Requirement
Show all lines containing "background" from the data below.

━━ Supplied records

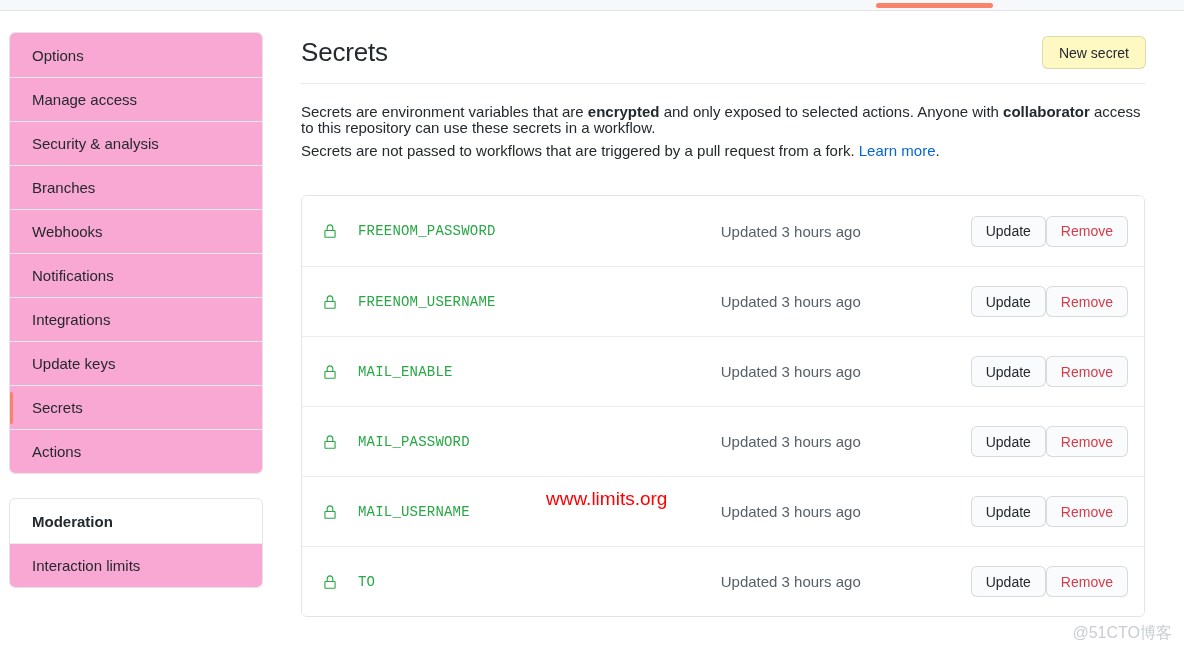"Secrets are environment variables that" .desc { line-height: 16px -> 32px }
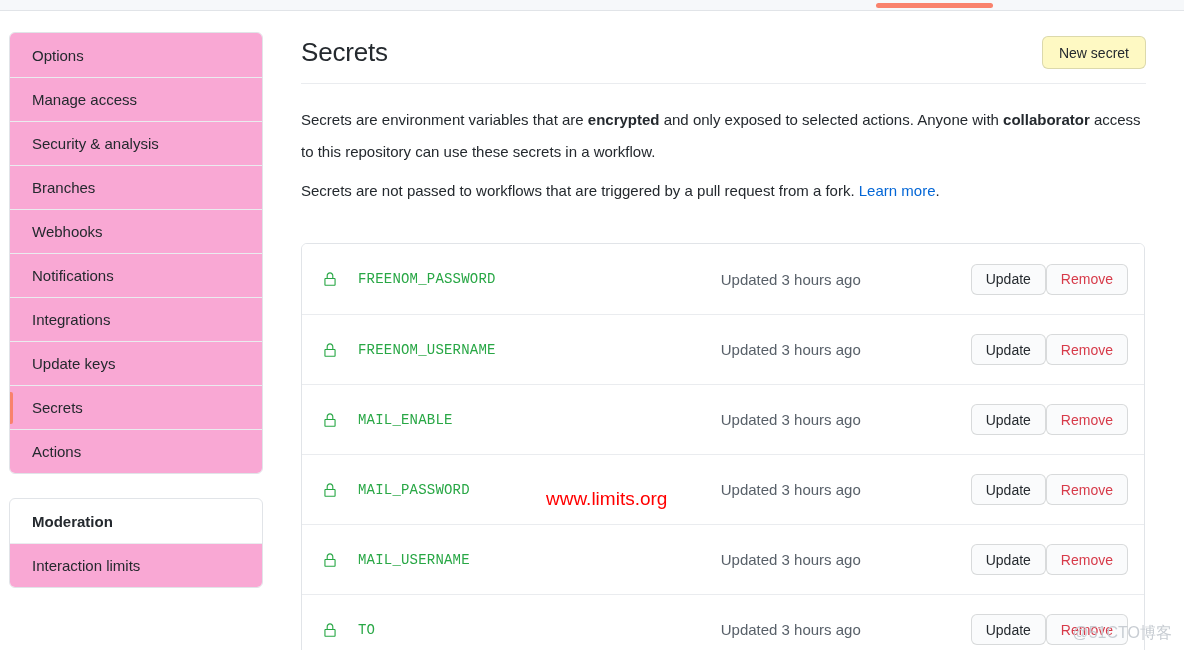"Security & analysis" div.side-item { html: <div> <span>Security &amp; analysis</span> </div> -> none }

━━━━
━━ Supplied records

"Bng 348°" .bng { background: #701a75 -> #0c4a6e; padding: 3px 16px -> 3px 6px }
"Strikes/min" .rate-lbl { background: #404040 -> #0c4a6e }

━━━━
━━ Supplied records

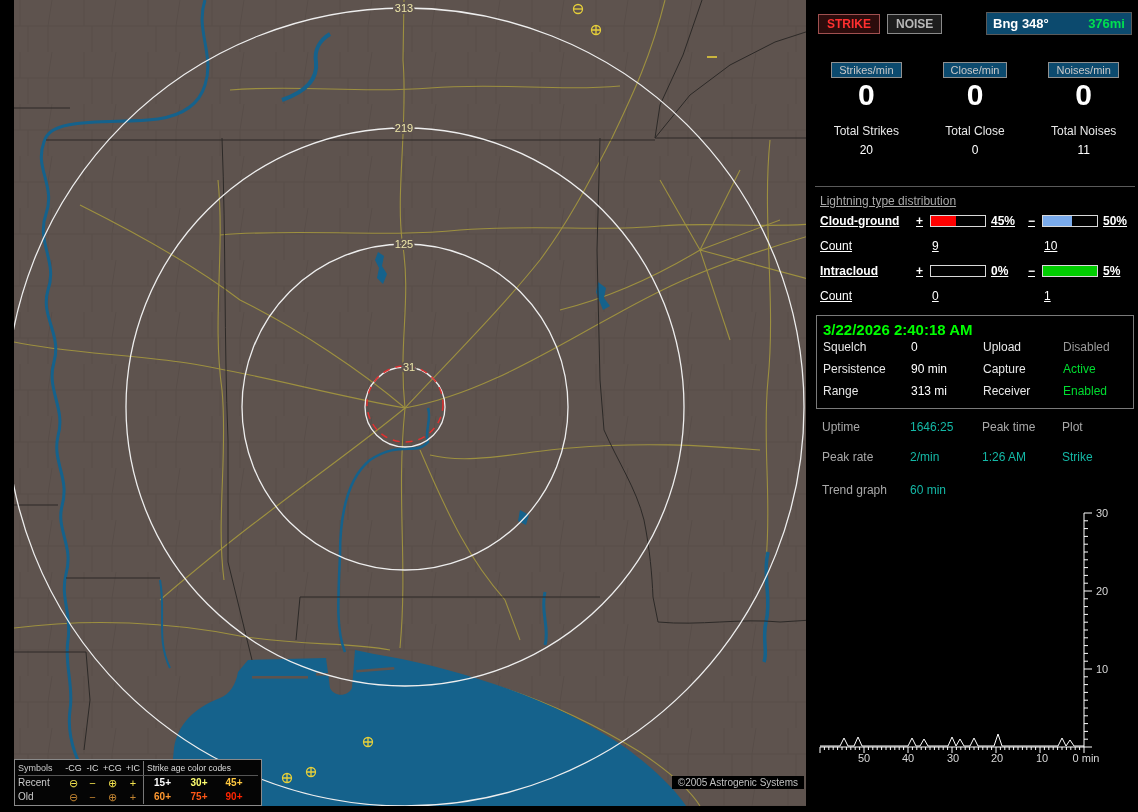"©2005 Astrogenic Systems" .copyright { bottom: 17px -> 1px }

━━━━

Solution for this task
"Bng 348°" .bng { background: #701a75 -> #0c4a6e; padding: 3px 16px -> 3px 6px }
"Strikes/min" .rate-lbl { background: #404040 -> #0c4a6e }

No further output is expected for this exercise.